Au final, pour les promoteurs de la convention, le projet de loi Guigou représente une véritable avancée et une reconnaissance du travail effectué. Pourtant, s'inquiètent-ils, il comporte certaines failles. En effet, ce texte n'impose pas que l'accompagnement de l'enfant soit réalisé par un professionnel de l'enfance. De même, il n'établit pas de distinction entre les affaires selon qu'elles concernent des violences en famille ou hors de la famille.

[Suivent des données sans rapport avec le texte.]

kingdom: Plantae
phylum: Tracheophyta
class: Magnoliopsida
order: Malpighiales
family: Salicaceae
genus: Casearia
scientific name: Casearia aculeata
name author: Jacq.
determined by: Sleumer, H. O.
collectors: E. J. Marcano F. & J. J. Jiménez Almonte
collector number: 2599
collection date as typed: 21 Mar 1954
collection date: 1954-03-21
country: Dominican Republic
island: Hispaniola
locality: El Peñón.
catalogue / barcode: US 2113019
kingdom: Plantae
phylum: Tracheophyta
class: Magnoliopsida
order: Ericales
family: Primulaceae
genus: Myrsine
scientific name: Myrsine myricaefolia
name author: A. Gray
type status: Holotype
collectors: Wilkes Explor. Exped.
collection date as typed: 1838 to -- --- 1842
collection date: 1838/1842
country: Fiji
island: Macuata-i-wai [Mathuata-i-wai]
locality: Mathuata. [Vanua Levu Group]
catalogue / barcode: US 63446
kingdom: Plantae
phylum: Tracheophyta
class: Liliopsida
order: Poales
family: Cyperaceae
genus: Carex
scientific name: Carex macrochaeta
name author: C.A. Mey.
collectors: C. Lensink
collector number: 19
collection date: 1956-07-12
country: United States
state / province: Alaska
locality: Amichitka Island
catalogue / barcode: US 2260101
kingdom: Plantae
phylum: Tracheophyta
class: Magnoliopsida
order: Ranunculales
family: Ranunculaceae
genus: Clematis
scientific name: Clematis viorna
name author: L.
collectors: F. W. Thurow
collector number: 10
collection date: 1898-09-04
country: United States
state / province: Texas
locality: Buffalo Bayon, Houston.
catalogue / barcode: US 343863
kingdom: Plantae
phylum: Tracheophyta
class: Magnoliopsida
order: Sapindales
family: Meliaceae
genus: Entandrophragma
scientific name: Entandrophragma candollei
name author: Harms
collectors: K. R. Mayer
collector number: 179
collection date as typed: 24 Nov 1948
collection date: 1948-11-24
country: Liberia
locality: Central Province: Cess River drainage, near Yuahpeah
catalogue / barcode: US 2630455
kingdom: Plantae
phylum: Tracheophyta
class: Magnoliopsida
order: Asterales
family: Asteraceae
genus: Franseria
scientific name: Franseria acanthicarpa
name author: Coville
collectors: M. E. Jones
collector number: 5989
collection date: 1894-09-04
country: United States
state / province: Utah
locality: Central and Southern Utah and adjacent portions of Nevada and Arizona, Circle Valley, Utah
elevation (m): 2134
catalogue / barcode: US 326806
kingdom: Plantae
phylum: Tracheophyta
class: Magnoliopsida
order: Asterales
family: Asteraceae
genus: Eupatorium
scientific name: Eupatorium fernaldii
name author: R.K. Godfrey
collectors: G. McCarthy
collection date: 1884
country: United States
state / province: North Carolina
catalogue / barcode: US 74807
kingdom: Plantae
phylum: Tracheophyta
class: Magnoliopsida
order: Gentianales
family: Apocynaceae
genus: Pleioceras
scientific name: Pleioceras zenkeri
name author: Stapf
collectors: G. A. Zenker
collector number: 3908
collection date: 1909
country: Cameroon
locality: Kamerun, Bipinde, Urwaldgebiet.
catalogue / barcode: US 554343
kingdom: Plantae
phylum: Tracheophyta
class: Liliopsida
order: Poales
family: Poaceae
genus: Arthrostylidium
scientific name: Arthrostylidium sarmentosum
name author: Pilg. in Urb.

Enfin, il limite l'accompagnement aux seules auditions et confrontations, excluant ainsi les interrogatoires de police, les expertises et le procès. Aussi le parquet de Bordeaux a-t-il proposé à la chancellerie, sur ces différents points, des modifications qui, espère-t-il, pourraient être proposées, à l'Assemblée, avant l'adoption définitive du projet de loi.
Jérôme Vachon
(1) Voir ASH n° 2035 du 5-09-97.
(2) AGEP : 60, rue de Pessac - 33000 Bordeaux - Tél. 05 57 81 79 19 - Voir ASH n° 2037 du 19-09-97.
(3) Compte tenu de la durée des procédures, l'AGEP ne prend pas en charge de jeunes au-delà de 17 ans.